What Simpsons Censorship Taught Me About Comedy Writing
by Ian Clements
One of my favourite Simpsons moments is from the episode “Bart the Fink”, where Krusty the Clown’s tax evasion is discovered. They call his Banker, a fat man in a panama suit, who gives a rich chuckle before answering ‘I’m sorry, I can’t disclose any information about that customer’s secret, illegal account.’ He then puts the phone down with a smile. Except that wasn’t the whole scene. I saw it a few years later and realised they’d censored the original, only censorship had actually improved the joke. In the non-censored version, the Banker then says ‘Oh crap, I shouldn’t have told them it’s a secret’, ‘Oh crap, I certainly shouldn’t have told them it was illegal’, before sagging back in his seat and saying ‘Ugh, it’s too hot today.’ This turned something smart and succinct into a joke that tried to explain itself, and in so doing killed off a good deal of the humour.

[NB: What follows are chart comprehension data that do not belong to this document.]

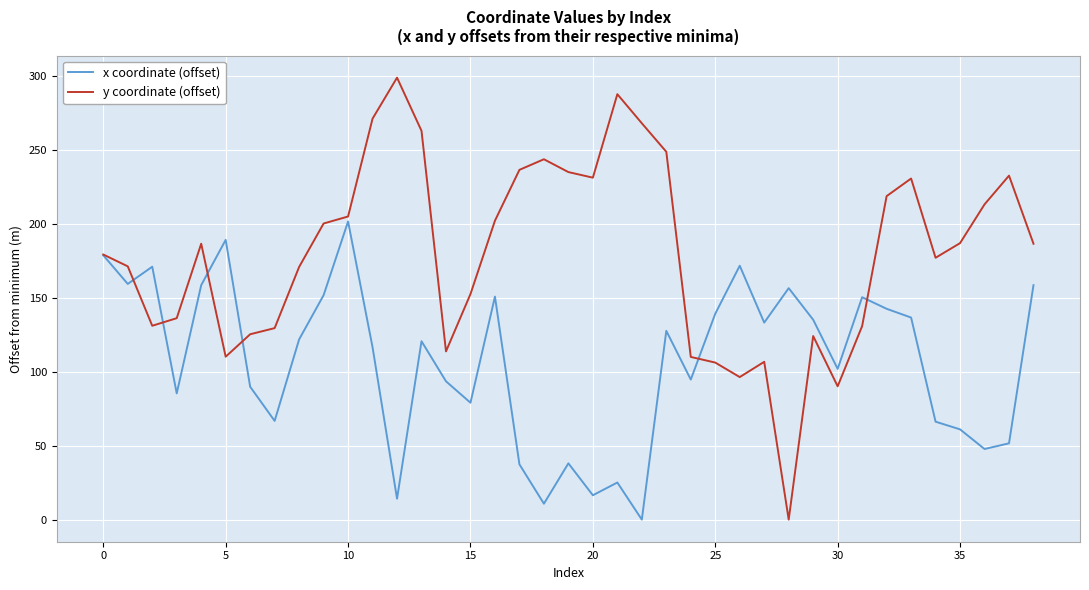

List the series in order of their overall mean, lowest first.

x coordinate (offset), y coordinate (offset)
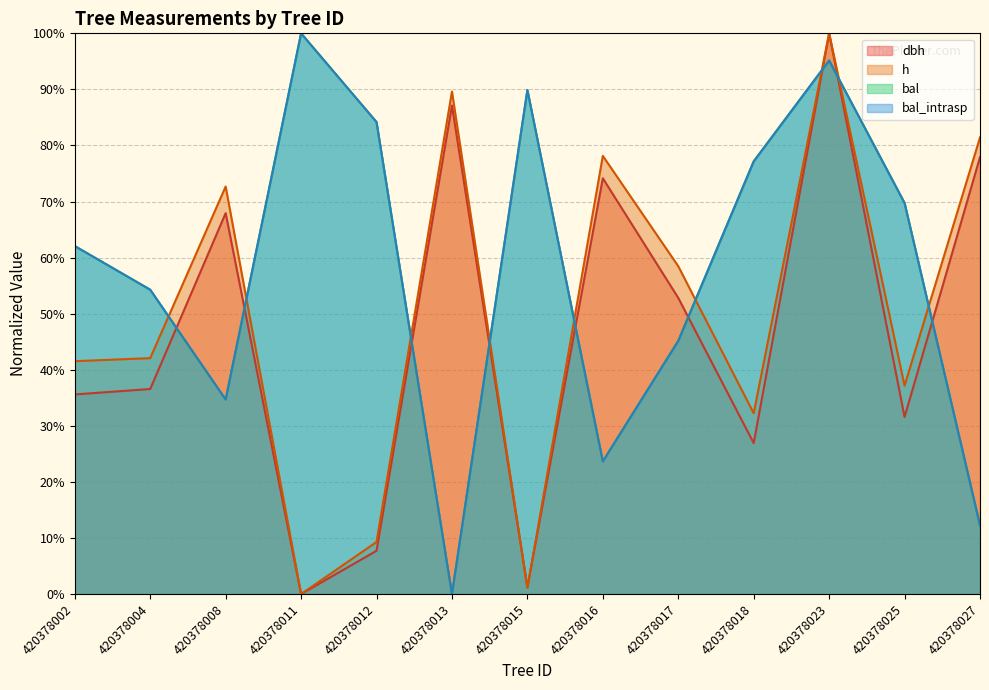

Which series has the largest total across all categories?

bal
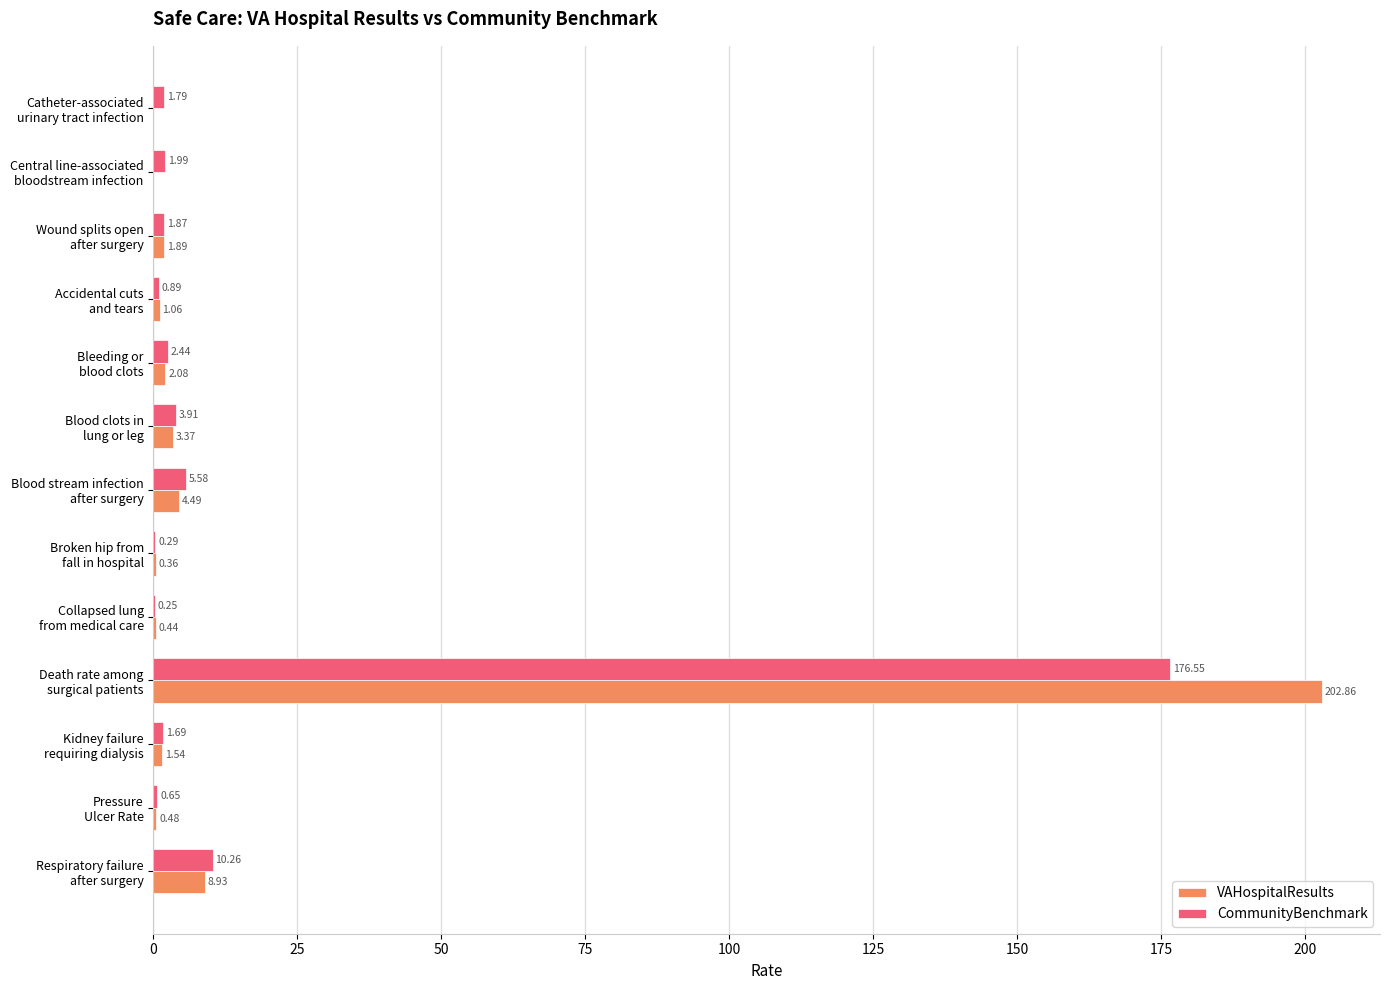

Which series has the largest total across all categories?

VAHospitalResults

This dilemma certainly isn’t limited to comedy writing. Adverbs are known as the beginner’s curse because they betray a lack of confidence, a need to spell it all out which can lead to horrifying clunkiness like ‘The impact twisted his arm painfully.’ When you have a funny moment, or a dramatic/exciting one, it’s easy to start dragging your feet because you want to squeeze out all that potential. Comedy writing is quite new to me with my Pumblesmythe series, but I felt the aforementioned temptation right away. Often, though, it’s best to let that moment play out and move on. Doing anything else is a sign of fear: fear you won’t come up with anything as good, fear that once you leave this glorious oasis then it’ll be back to the plod plod prose.
Are there exceptions? Of course, and those fit very well with the advice that ‘Once you know what the rules are, you can break them.’ Take the South Park “Imaginationland” episodes – in particular the mayor’s “Imagination” song. Literally him just singing ‘Imagination!’ repeatedly. Well-judged because it’s a little funny at first, becomes annoying, then breaks through and is funny again. South Park in general has a reputation for never shirking the chance to follow any joke or idea right down to the knuckle. That kind of comedy writing takes courage as well as experience, because it’s not always going to pay off. Running jokes are another: frequent enough to qualify, but not so fast and familiar that the reader gets sick of them.
It’s easy to dismiss the comedy writer’s worry of ‘Is this funny?’ as a trifling one next to ‘Is this exciting/frightening/upsetting?’ but the anxiety and self-doubt is just as real. For me, seeing that uncensored episode was a huge relief, as there was a time when I thought the Simpsons’ writers could do no wrong. These days I look to the creator of “Community”, Dan Harmon, for my fears and doubts. How the hell is that man so funny?